Reading text START
Master Internships on Deep Learning Side-Channel Security

The Inria center at the University of Rennes is one of eight Inria centers and has more than thirty research teams. The Inria center is a major and recognized player in the field of digital sciences. It is at the heart of a rich ecosystem of R&D and innovation, including highly innovative SMEs, large industrial groups, competitiveness clusters, research and higher education institutions, centers of excellence, and technological research institutes.

The internships are expected to start around February/March and extend for up to 6 months

Scientific context

After more than 20 years of research, Side-Channel Analysis (SCA) attacks are still one of the most critical vulnerabilities in embedded systems. By looking for correlations between processed data and physical, observable side effects of computing like power consumption, Electromagnetic (EM) emanations, or timing, SCA attacks have been traditionally directed to retrieve cryptographic keys from ciphers like AES. However, the increasing adoption of Machine and Deep Learning (ML, DL) is making Artificial Intelligence (AI) a new target. As these systems increasingly deal with sensitive data and control critical infrastructures, new vulnerabilities are reported, and the hardware/software security of ML/DL systems is emerging as a key cybersecurity concern for building trustworthy AI-based systems [1, 2]. SCA attacks to DNN implementations enable the recovery of secret assets like models’ structure, parameters, and private data inputs, which jeopardizes privacy and enables counterfeiting by reverse-engineering of models [3, 4] and the structure and dataflow scheduling of encrypted IP hardware accelerators [5]. Such side-channel-assisted information can also help adversaries fool systems more easily toward misclassifications. We are interested in both local SCA attacks to edge devices, highly exposed to attackers [6–9], and remote SCA attacks to cloud FPGAs [10, 11].
Reading text END
Problems to solve -
1. According to the internship announcement, for how long can the internships run?
2. Reproduce word for word the passage of the internship announcement from "The Inria center at" to "technological research institutes.".
3. Pick up the internship announcement on deep learning side-channel security after its last sentence and keep writing.
Material provided START
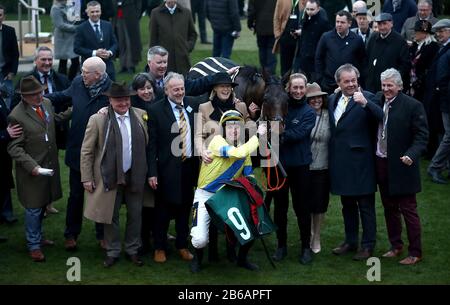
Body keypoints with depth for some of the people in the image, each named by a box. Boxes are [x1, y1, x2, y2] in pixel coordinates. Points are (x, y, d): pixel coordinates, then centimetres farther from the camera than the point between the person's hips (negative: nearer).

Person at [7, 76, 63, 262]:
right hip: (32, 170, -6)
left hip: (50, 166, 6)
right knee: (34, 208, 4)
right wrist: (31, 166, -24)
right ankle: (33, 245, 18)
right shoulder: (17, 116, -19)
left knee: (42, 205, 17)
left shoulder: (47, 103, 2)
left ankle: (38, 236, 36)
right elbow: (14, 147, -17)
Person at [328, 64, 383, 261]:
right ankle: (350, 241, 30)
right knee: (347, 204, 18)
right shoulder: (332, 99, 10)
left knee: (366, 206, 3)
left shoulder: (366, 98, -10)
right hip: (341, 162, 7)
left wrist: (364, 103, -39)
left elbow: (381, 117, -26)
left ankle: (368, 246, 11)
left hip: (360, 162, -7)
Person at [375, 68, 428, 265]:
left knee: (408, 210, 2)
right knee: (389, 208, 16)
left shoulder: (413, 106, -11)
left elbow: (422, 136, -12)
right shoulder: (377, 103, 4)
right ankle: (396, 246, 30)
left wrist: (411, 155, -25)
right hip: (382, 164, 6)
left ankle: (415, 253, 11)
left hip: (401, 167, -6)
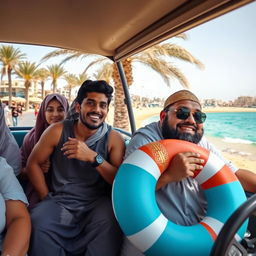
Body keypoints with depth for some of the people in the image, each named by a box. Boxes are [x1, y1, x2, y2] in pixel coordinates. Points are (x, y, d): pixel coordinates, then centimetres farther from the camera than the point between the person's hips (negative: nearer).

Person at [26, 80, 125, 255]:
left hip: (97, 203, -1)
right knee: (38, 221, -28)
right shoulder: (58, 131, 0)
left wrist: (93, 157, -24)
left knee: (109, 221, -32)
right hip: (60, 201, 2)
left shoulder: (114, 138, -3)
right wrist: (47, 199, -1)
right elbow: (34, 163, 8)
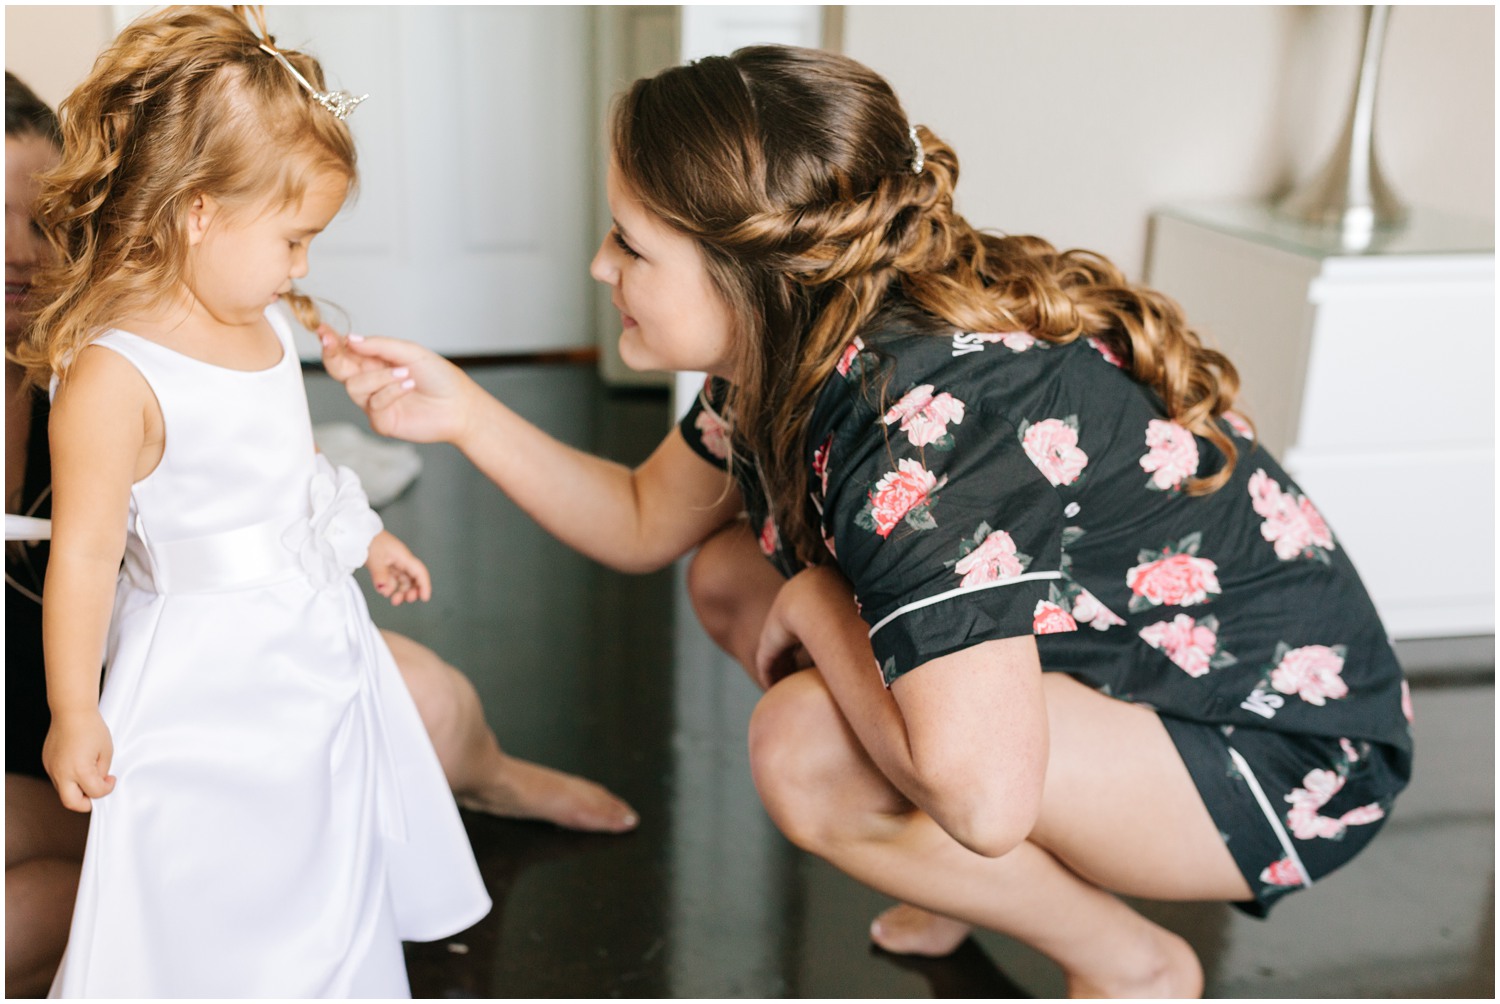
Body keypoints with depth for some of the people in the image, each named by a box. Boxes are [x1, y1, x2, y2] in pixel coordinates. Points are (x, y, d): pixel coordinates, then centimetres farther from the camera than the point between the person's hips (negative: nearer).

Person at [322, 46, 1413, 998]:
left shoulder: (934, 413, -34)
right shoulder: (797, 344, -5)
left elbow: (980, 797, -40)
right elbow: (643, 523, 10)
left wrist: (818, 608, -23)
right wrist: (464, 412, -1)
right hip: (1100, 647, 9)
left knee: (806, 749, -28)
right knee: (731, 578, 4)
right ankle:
Material provided END
Responses by task -
1. Up to 6 months.

2.
The Inria center at the University of Rennes is one of eight Inria centers and has more than thirty research teams. The Inria center is a major and recognized player in the field of digital sciences. It is at the heart of a rich ecosystem of R&D and innovation, including highly innovative SMEs, large industrial groups, competitiveness clusters, research and higher education institutions, centers of excellence, and technological research institutes.

3.
The traditional target of SCA has been a cryptographic key, so certain assumptions about the system runtime properties have usually been given for granted. One such assumption is that the system operates free of errors. However, to save energy, a new computing paradigm called Approximate Computing (AxC) aims at exploiting the tolerance to errors of certain applications by trading-off quality of results (e.g., precision or accuracy) with reduced usage of computational resources (energy, hardware, time), to allow building faster and less power-hungry computing systems. AxC techniques can be applied at different levels, from circuits all the way up to applications [12, 13]. Examples include (1) undervolting (reducing the power supply level even beyond the recommended margins of manufacturers), (2) approximate circuits, storage, and memory, and (3) software-level approximations like skipping computations through loop perforation.

References

[1] S. Mittal, H. Gupta, and S. Srivastava. “A Survey on Hardware Security of DNN Models and Accelerators”. J. Syst. Archit. 117 2021, p. 102163. doi: 10.1016/j.sysarc.2021.102163.
[2] V. Meyers, D. Gnad, and M. Tahoori. “Active and Passive Physical Attacks on Neural Network Accelerators”. IEEE Design & Test 2023, pp. 1–1. doi: 10.1109/MDAT.2023.3253603.
[3] M. Méndez Real and R. Salvador. “Physical Side-Channel Attacks on Embedded Neural Networks: A Survey”. Appl. Sci. 11 15, 2021, p. 6790. doi: 10.3390/app11156790.
[4] P. Horváth, D. Lauret, Z. Liu, and L. Batina. “SoK: Neural Network Extraction Through Physical Side Channels”. 33rd USENIX Security Symp. 2024, pp. 3403–3422.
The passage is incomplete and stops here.